The problem
List all lines of the data that include the string "main".

Data provided
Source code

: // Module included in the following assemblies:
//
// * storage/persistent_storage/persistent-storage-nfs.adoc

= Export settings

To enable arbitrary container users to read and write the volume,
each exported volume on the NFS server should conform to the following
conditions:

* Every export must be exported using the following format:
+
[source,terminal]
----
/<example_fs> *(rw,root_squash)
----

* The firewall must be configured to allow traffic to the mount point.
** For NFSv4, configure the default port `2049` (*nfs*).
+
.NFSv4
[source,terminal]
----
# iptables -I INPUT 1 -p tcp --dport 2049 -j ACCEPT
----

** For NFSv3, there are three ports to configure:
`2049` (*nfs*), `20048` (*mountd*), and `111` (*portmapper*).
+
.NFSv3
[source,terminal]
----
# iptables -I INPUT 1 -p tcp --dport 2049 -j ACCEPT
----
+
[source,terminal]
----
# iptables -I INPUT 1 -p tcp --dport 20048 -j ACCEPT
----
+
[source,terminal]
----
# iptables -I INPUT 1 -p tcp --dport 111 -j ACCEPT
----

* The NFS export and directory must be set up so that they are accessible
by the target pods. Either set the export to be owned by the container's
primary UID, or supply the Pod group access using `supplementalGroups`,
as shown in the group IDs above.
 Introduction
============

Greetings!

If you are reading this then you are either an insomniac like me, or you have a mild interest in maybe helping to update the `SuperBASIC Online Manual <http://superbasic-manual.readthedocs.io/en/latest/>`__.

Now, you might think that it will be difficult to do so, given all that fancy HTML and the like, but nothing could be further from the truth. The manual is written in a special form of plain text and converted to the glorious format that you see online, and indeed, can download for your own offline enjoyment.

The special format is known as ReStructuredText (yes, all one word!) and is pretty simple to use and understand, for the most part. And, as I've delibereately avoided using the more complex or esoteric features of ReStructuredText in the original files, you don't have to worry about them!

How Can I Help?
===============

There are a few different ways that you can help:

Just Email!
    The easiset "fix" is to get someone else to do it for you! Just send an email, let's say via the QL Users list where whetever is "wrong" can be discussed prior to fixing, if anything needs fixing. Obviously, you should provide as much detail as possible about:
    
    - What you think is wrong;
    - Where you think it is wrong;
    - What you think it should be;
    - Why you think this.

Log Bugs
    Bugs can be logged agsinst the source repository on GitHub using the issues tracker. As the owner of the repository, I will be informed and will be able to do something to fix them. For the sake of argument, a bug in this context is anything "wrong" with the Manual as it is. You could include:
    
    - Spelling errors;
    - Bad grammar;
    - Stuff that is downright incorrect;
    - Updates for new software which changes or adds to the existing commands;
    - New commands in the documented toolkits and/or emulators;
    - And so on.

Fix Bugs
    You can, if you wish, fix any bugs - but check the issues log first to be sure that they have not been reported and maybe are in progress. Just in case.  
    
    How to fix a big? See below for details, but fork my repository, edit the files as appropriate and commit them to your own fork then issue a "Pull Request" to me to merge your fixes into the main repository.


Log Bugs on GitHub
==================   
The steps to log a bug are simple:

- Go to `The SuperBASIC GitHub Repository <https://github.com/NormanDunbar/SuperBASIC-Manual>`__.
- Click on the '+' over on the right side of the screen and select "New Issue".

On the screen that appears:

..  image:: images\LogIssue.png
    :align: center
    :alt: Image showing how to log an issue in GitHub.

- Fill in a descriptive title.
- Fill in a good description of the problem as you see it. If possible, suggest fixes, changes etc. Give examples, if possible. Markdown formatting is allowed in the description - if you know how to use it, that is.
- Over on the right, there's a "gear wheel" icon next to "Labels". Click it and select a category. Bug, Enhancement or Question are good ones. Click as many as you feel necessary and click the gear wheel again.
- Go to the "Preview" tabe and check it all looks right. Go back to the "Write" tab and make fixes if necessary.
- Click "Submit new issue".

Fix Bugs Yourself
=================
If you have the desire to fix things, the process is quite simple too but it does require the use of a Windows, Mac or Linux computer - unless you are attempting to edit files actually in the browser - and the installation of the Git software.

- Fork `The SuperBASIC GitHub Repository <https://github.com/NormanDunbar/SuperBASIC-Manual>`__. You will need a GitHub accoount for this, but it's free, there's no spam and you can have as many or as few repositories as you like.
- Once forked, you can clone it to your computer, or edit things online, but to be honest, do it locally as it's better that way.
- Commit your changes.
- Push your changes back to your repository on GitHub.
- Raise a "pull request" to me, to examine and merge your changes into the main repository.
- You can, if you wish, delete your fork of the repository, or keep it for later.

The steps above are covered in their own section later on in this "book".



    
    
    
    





Answer section
    How to fix a big? See below for details, but fork my repository, edit the files as appropriate and commit them to your own fork then issue a "Pull Request" to me to merge your fixes into the main repository.
- Raise a "pull request" to me, to examine and merge your changes into the main repository.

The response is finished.